### Exercise objective
Where does the word "pixels" occur in the data below? Copy each line that holds it.

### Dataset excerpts
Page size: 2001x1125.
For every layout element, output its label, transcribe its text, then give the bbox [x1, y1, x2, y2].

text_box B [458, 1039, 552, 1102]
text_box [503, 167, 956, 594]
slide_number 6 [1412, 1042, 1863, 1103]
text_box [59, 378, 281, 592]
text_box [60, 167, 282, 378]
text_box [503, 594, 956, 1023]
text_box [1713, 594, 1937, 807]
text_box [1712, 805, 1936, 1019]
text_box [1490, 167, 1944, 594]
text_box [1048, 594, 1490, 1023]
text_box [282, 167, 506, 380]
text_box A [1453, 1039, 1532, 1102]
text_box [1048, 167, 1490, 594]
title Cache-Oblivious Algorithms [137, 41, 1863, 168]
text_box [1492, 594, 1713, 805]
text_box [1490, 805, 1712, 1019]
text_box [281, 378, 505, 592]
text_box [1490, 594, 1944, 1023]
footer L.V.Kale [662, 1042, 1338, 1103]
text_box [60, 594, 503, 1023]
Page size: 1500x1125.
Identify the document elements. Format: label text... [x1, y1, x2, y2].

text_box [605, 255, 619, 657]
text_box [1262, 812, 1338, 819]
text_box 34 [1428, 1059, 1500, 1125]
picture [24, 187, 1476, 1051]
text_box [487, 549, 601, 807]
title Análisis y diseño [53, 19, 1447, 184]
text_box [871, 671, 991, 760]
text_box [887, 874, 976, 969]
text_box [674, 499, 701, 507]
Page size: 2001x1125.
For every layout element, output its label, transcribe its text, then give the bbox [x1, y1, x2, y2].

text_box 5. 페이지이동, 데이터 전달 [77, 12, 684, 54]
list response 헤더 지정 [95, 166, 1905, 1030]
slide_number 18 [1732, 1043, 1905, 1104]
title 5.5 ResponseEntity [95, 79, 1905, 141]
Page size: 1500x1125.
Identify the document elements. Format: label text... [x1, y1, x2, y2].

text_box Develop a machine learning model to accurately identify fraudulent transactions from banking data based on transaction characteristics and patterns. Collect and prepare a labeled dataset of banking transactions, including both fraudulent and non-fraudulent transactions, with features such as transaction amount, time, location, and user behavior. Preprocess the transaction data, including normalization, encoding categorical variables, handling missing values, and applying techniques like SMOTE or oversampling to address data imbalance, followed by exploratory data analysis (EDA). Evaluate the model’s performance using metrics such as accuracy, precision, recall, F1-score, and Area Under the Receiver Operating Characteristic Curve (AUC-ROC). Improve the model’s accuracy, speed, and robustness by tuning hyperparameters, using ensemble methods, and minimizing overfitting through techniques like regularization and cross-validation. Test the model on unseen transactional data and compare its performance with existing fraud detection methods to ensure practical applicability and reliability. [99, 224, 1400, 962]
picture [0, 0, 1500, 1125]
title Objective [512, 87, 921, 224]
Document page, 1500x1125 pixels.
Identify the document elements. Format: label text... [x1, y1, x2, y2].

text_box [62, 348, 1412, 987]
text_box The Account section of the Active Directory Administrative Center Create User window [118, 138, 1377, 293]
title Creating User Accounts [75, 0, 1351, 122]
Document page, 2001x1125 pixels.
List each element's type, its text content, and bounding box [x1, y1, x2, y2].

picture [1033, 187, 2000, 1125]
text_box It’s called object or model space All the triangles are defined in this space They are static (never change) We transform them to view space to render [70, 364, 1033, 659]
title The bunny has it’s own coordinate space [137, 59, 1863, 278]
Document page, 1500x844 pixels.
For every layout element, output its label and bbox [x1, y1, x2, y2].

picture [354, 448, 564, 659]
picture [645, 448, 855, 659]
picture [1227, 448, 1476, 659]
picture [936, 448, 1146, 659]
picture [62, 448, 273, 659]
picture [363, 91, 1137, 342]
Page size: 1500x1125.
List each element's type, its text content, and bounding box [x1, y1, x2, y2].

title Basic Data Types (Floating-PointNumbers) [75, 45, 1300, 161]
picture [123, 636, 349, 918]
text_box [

### Your solution
Document page, 1500x1125 pixels.
Document page, 2001x1125 pixels.
Document page, 1500x844 pixels.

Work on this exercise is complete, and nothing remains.